From: John Perry Barlow
Date: Saturday, July 21, 1990
Good people,
Greetings. Some of you who read Crime and Puzzlement when it first went digital and offered immediate help in dealing with the issues raised therein. It's been five weeks since I promised to get back to you "shortly." It is now clear that we are operating on political rather than electronic time. And political time, though not so ponderous as geologic time or, worse, legal time, is hardly swift. The Net may be instantaneous, but people are as slow as ever.
Nevertheless, much has happened since early June. Crime and Puzzlement rattled all over Cyberspace and has, by now, generated almost 300 unsolicited offers of help...financial, physical, and virtual. At times during this period I responded to as many as 100 e-mail messages a day with the average running around 50. (The voice of Peter Lorre is heard in the background, repeating, "Toktor, ve haf created a *monster*.")
Well, we have at least created an organization. Lotus founder Mitch Kapor and I have founded the Electronic Frontier Foundation, an endeavor for which we have immodest ambitions. Descending from the Computer Liberty Foundation mentioned in Crime and Puzzlement, the EFF has received initial (and extremely generous) funding from Mitch, Steve Wozniak, and another Silicon Valley pioneer who wishes to remain anonymous. We have also received many smaller offers of support.
As you will see in the accompanying press release, we formally announced the EFF at a press conference in Washington on July 10. The press attention was lavish but predictable...KAPOR TO AID COMPUTER CRIMINALS. Actually, our mission is nothing less than the civilization of Cyberspace.
We mean to achieve this through a variety of undertakings, ranging from immediate legal action to patient, long-lasting efforts aimed at forming, in the public consciousness, useful metaphors for life in the Datasphere. There is much to do. Here is an abbreviated description of what we are already doing:
Much of this promises to be boring as dirt, but we believe that it is necessary to "re-package" the central issues in more digestible, even entertaining, forms if the general public is to become involved in the policies which will fundamentally determine the future of American liberty.
* Recognizing that Cyberspace will be only as civilized as its inhabitants, we are working with a software developer to create an "intelligent front end" for UNIX mail systems. This will, we hope, make Net access so easy that your mother will be able cruise around the digital domain (if you can figure out a way to make her want to). As many of you are keenly aware, the best way, perhaps the only way, to understand the issues involved in digital telecommunications is to experience them first hand.
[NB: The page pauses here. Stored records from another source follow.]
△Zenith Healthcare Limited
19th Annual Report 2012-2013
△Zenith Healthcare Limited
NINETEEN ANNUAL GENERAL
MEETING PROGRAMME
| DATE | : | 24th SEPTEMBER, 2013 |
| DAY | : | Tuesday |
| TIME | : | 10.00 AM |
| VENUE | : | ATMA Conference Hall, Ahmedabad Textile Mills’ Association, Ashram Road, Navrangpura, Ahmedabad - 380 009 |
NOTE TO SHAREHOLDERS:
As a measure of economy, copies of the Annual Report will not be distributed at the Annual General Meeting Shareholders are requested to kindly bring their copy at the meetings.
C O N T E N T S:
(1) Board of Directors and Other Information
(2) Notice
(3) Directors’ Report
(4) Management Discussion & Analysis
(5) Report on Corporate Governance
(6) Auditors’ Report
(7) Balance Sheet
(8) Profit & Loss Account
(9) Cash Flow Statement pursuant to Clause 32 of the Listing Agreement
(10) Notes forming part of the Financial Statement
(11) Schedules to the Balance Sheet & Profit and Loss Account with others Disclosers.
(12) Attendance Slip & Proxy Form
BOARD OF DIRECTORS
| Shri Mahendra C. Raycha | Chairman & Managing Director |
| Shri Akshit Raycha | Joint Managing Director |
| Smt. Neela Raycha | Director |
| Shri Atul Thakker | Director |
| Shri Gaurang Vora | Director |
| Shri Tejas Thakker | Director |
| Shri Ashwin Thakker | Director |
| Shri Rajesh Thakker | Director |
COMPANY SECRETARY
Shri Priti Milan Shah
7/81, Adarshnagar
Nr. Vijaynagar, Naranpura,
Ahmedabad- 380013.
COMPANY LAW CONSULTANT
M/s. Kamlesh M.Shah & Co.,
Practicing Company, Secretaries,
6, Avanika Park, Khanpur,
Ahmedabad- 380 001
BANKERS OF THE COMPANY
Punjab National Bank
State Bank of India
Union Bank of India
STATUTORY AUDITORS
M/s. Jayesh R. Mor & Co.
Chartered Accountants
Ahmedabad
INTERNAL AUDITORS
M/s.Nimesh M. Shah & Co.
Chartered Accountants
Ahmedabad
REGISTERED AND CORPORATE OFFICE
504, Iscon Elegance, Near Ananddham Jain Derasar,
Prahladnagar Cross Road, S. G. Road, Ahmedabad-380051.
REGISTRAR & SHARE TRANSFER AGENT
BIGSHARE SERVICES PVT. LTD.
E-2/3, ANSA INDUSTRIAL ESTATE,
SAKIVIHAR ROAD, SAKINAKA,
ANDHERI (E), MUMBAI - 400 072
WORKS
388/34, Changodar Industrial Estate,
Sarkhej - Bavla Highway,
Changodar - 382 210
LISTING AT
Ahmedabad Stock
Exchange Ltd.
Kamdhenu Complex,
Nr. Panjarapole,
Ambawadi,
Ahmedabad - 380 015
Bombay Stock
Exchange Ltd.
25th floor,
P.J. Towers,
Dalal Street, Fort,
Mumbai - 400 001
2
These are audacious goals. However, the enthusiasm already shown the Foundation indicates that they may not be unrealistic ones. The EFF could be like a seed crystal dropped into a super-saturated solution. (Or perhaps more appropriately, "the hundredth monkey.") Our organization has been so far extremely self-generative as people find in it an expression for concerns which they had felt but had not articulated.
In any case, we are seeing a spirit of voluntary engagement which is quite a departure from the common public interest sensation of "pushing a rope."
You, the recipients of this first e-mailing are the pioneers in this effort. By coming forward and offering your support, both financial and personal, you are doing much to define the eventual structure and flavor of the Electronic Frontier Foundation.
And much remains to be defined. We are applying for 501(c)3 status, which means that your contributions to the Foundation will be tax deductible at the time this status is granted. However, tax-exempt status also places restrictions on the ability to lobby which may not be consistent with our mission. Like many activist organizations, we may find it necessary to maintain two organizations, one for lobbying and the other for education.
We are in the process of setting up both a BBS in Cambridge and a Net newsgroups. None of this is as straightforward as we would have it be. We have also just received an offer of production and editorial help with a newsletter.
What can you do? Well, for starters, you can spread the word about EFF as widely as possible, both on and off the Net. Feel free, for example, to distribute any of the materials included in this or subsequent mailings, especially to those who may be interested but who may not have Net access.
You can turn some of the immense processing horsepower of your distributed Mind to the task of finding useful new metaphors for community, expression, property, privacy and other realities of the physical world which seem up for grabs in these less tangible regions.
And you can try to communicate to technically unsophisticated friends the extent to which their future freedoms and well-being may depend on understanding the broad forms of digital communication, if not necessarily the technical details.
Finally, you can keep in touch with us at any of the above addresses. Please pass on your thoughts, concerns, insights, contacts, suggestions, and, and most importantly, news of relevant events. And we will return the favor.